North Island, New Zealand, 2006
Canon EOS 1Ds Mark II, Leica-R 19mm, 30 seconds @ f11, ISO 50, tripod-mounted, 10X ND filter
Years ago, while shooting The Pilbara Project, I spent an enjoyable afternoon walking through the Art Gallery of Western Australia with Les Walkling. Les, many readers may already know, is well known in educational and contemporary art circles within Australia and around the world. He’s also a part of our Ninety Degrees Five (ND5) group. You can read more about Les on his website - www.leswalkling.com.
During our trips away, the conversation is inevitably related to photography, especially the way that modern photography fits into the art world.

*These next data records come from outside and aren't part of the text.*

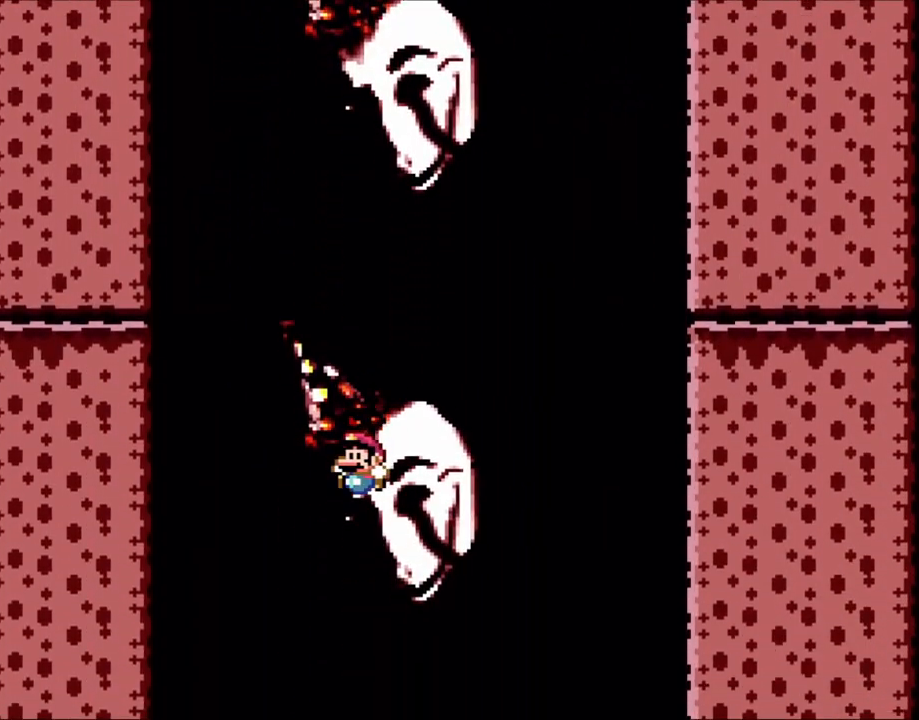
{"buttons": ["B", "Y", "DPAD_RIGHT"], "events": [[233, "DPAD_LEFT", "up"], [233, "DPAD_UP", "down"], [250, "DPAD_RIGHT", "down"], [250, "DPAD_UP", "up"]]}
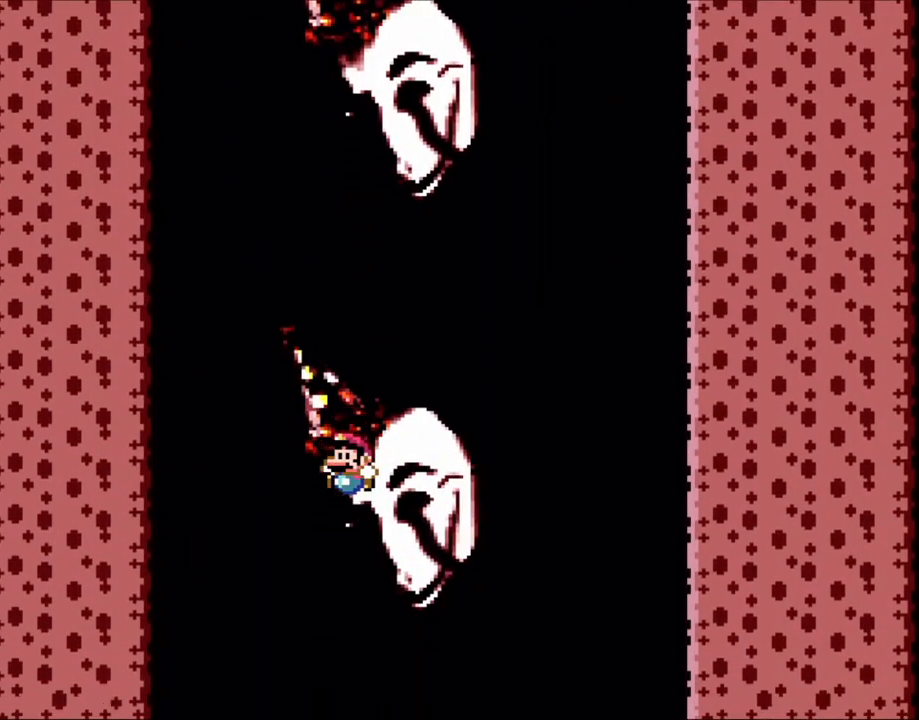
{"buttons": ["B", "Y", "DPAD_LEFT"], "events": [[33, "DPAD_RIGHT", "up"], [50, "DPAD_LEFT", "down"], [200, "DPAD_LEFT", "up"], [200, "DPAD_UP", "down"], [233, "DPAD_RIGHT", "down"], [233, "DPAD_UP", "up"], [433, "DPAD_RIGHT", "up"], [450, "DPAD_LEFT", "down"]]}
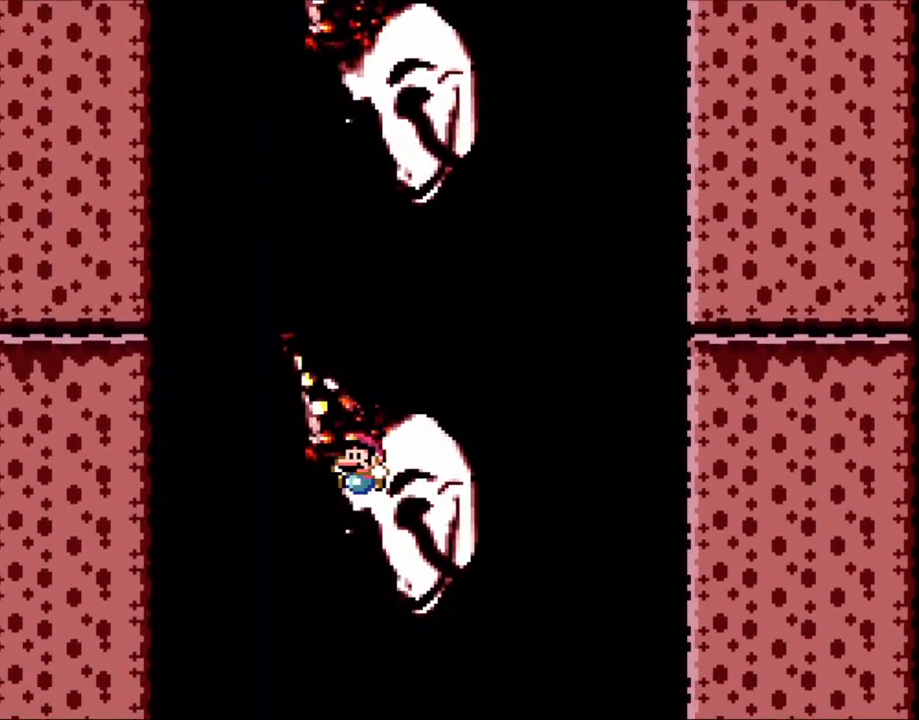
{"buttons": ["B", "Y", "DPAD_LEFT"], "events": [[133, "DPAD_LEFT", "up"], [150, "DPAD_RIGHT", "down"], [350, "DPAD_RIGHT", "up"], [400, "DPAD_LEFT", "down"]]}
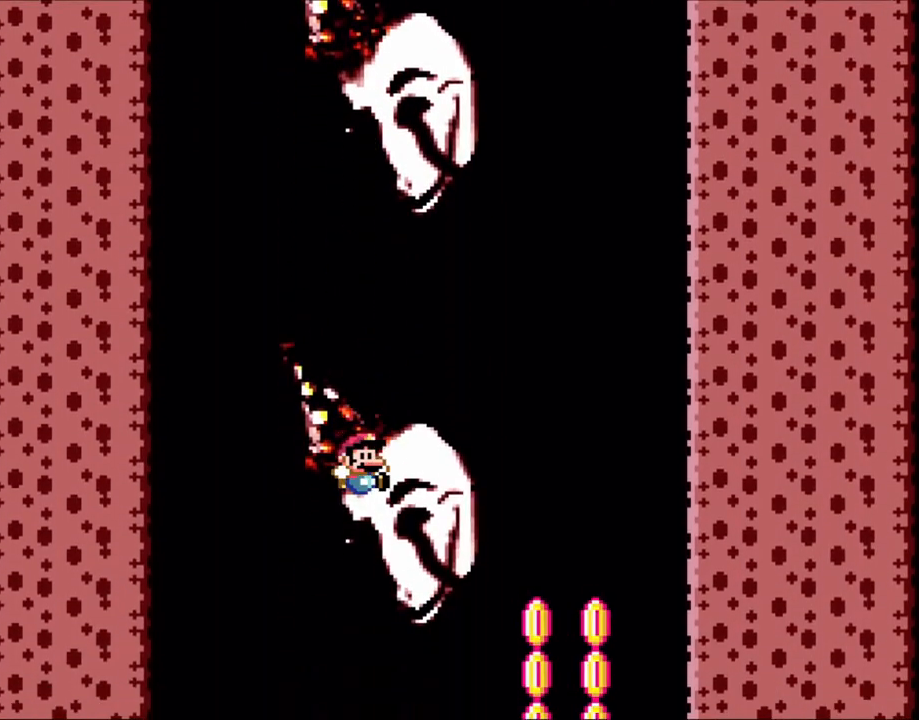
{"buttons": ["B", "Y", "DPAD_RIGHT"], "events": [[50, "DPAD_LEFT", "up"], [50, "DPAD_UP", "down"], [100, "DPAD_RIGHT", "down"], [100, "DPAD_UP", "up"], [250, "DPAD_RIGHT", "up"], [250, "DPAD_UP", "down"], [300, "DPAD_LEFT", "down"], [300, "DPAD_UP", "up"], [433, "DPAD_UP", "down"], [450, "DPAD_LEFT", "up"], [500, "DPAD_RIGHT", "down"], [500, "DPAD_UP", "up"]]}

There are two camps: those who believe a photograph should look like a photograph, and those who say a photograph can be anything it wants to be. I appreciate both schools of thought. Both are valid.
Of course, there can be a great deal of discussion about the definition of ‘a photograph’!
One of the challenges in the digital age has been the use of colour. In comparison to the colours we could capture and reproduce with film, today we can produce much stronger, more vibrant and saturated colours. Should we?
And this is where my walk around the Art Gallery of Western Australia in Perth with Les was so instructional. We took great delight in looking at the paintings (not photographs) hanging on the wall and observing their use of colour. Talk about out of gamut!
Of course, not all of the works were highly saturated, but many of them were. Artists, it seems, are quite comfortable with colour in many guises.
But photography isn’t art, is it? Perhaps this is better stated that photography isn’t always art. Sometimes photography is a scientific record or a historical document. We expect to see natural colours in some photographs, depending on their context.
However, when it comes to using photography as a means of expression, I think we can afford to be a little more adventurous.
From an early stage, I have enjoyed using strong colour and friends have even called me ‘Mr 200% Saturation’! However, I like to think that while saturated in places, my photographs aren’t just a matter of dragging the saturation slider to the right. Only some colours are saturated, while others are in fact de-saturated.
In the photograph above, the saturation in the water and hills has been enhanced, while the sky has been desaturated and darkened. Simple post-production adjustments of colour balance can have a dramatic impact on the mood and feeling of an image, a choice photographers can make after capture in The New Tradition.